It is possible to write complex and performant programs without allocating memory.

And in some languages, where you only operate on values, and never worry about where something is stored, allocation is just an implementation detail.

> It is possible to write complex and performant programs without allocating memory.

I assume you mean by only allocating on the stack? Those are still allocations. It's just someone else doing it for you.

> And in some languages, where you only operate on values, and never worry about where something is stored, allocation is just an implementation detail.

Again, that's someone else deciding what to allocate where and how to handle the pointers etc.
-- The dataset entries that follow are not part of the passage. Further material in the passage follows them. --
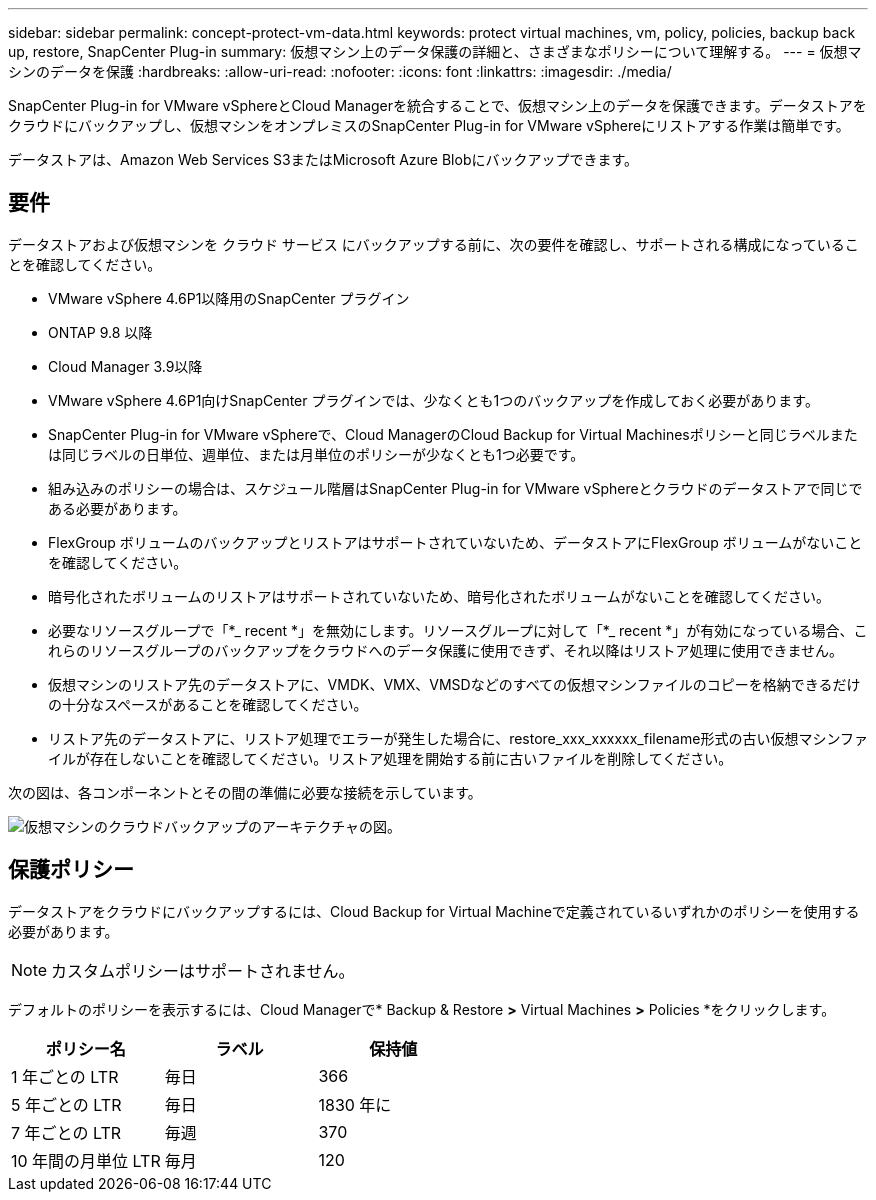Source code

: ---
sidebar: sidebar 
permalink: concept-protect-vm-data.html 
keywords: protect virtual machines, vm, policy, policies, backup back up, restore, SnapCenter Plug-in 
summary: 仮想マシン上のデータ保護の詳細と、さまざまなポリシーについて理解する。 
---
= 仮想マシンのデータを保護
:hardbreaks:
:allow-uri-read: 
:nofooter: 
:icons: font
:linkattrs: 
:imagesdir: ./media/


[role="lead"]
SnapCenter Plug-in for VMware vSphereとCloud Managerを統合することで、仮想マシン上のデータを保護できます。データストアをクラウドにバックアップし、仮想マシンをオンプレミスのSnapCenter Plug-in for VMware vSphereにリストアする作業は簡単です。

データストアは、Amazon Web Services S3またはMicrosoft Azure Blobにバックアップできます。



== 要件

データストアおよび仮想マシンを クラウド サービス にバックアップする前に、次の要件を確認し、サポートされる構成になっていることを確認してください。

* VMware vSphere 4.6P1以降用のSnapCenter プラグイン
* ONTAP 9.8 以降
* Cloud Manager 3.9以降
* VMware vSphere 4.6P1向けSnapCenter プラグインでは、少なくとも1つのバックアップを作成しておく必要があります。
* SnapCenter Plug-in for VMware vSphereで、Cloud ManagerのCloud Backup for Virtual Machinesポリシーと同じラベルまたは同じラベルの日単位、週単位、または月単位のポリシーが少なくとも1つ必要です。
* 組み込みのポリシーの場合は、スケジュール階層はSnapCenter Plug-in for VMware vSphereとクラウドのデータストアで同じである必要があります。
* FlexGroup ボリュームのバックアップとリストアはサポートされていないため、データストアにFlexGroup ボリュームがないことを確認してください。
* 暗号化されたボリュームのリストアはサポートされていないため、暗号化されたボリュームがないことを確認してください。
* 必要なリソースグループで「*_ recent *」を無効にします。リソースグループに対して「*_ recent *」が有効になっている場合、これらのリソースグループのバックアップをクラウドへのデータ保護に使用できず、それ以降はリストア処理に使用できません。
* 仮想マシンのリストア先のデータストアに、VMDK、VMX、VMSDなどのすべての仮想マシンファイルのコピーを格納できるだけの十分なスペースがあることを確認してください。
* リストア先のデータストアに、リストア処理でエラーが発生した場合に、restore_xxx_xxxxxx_filename形式の古い仮想マシンファイルが存在しないことを確認してください。リストア処理を開始する前に古いファイルを削除してください。


次の図は、各コンポーネントとその間の準備に必要な接続を示しています。

image:cloud_backup_vm.png["仮想マシンのクラウドバックアップのアーキテクチャの図。"]



== 保護ポリシー

データストアをクラウドにバックアップするには、Cloud Backup for Virtual Machineで定義されているいずれかのポリシーを使用する必要があります。


NOTE: カスタムポリシーはサポートされません。

デフォルトのポリシーを表示するには、Cloud Managerで* Backup & Restore *>* Virtual Machines *>* Policies *をクリックします。

|===
| ポリシー名 | ラベル | 保持値 


 a| 
1 年ごとの LTR
 a| 
毎日
 a| 
366



 a| 
5 年ごとの LTR
 a| 
毎日
 a| 
1830 年に



 a| 
7 年ごとの LTR
 a| 
毎週
 a| 
370



 a| 
10 年間の月単位 LTR
 a| 
毎月
 a| 
120

|===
Don't get me wrong, I very much appreciate FP, as long as I do information processing, but alot of programming doesn't deal in abstract values but in actual memory, for example functional programming language compilers.

That's... not true?

Example in C:

void fun(void) {

    int a[16];

    for (int i = 0; i < sizeof(a); i++)
    {
        a[i] = 1;
    }
}

I have allocated and referred to memory without pointers here.

in some form or another is the key to their point.

Here's something to try at home .. exactly your code save for this change:

    i[a] = 1;
... guess what, still compiles, still works !!

WTF ??? you ask, well, you see, X[Y] is just syntactic sugar for X+Y - it's a pointer operation disguised to look like a rose (but it smells just the same).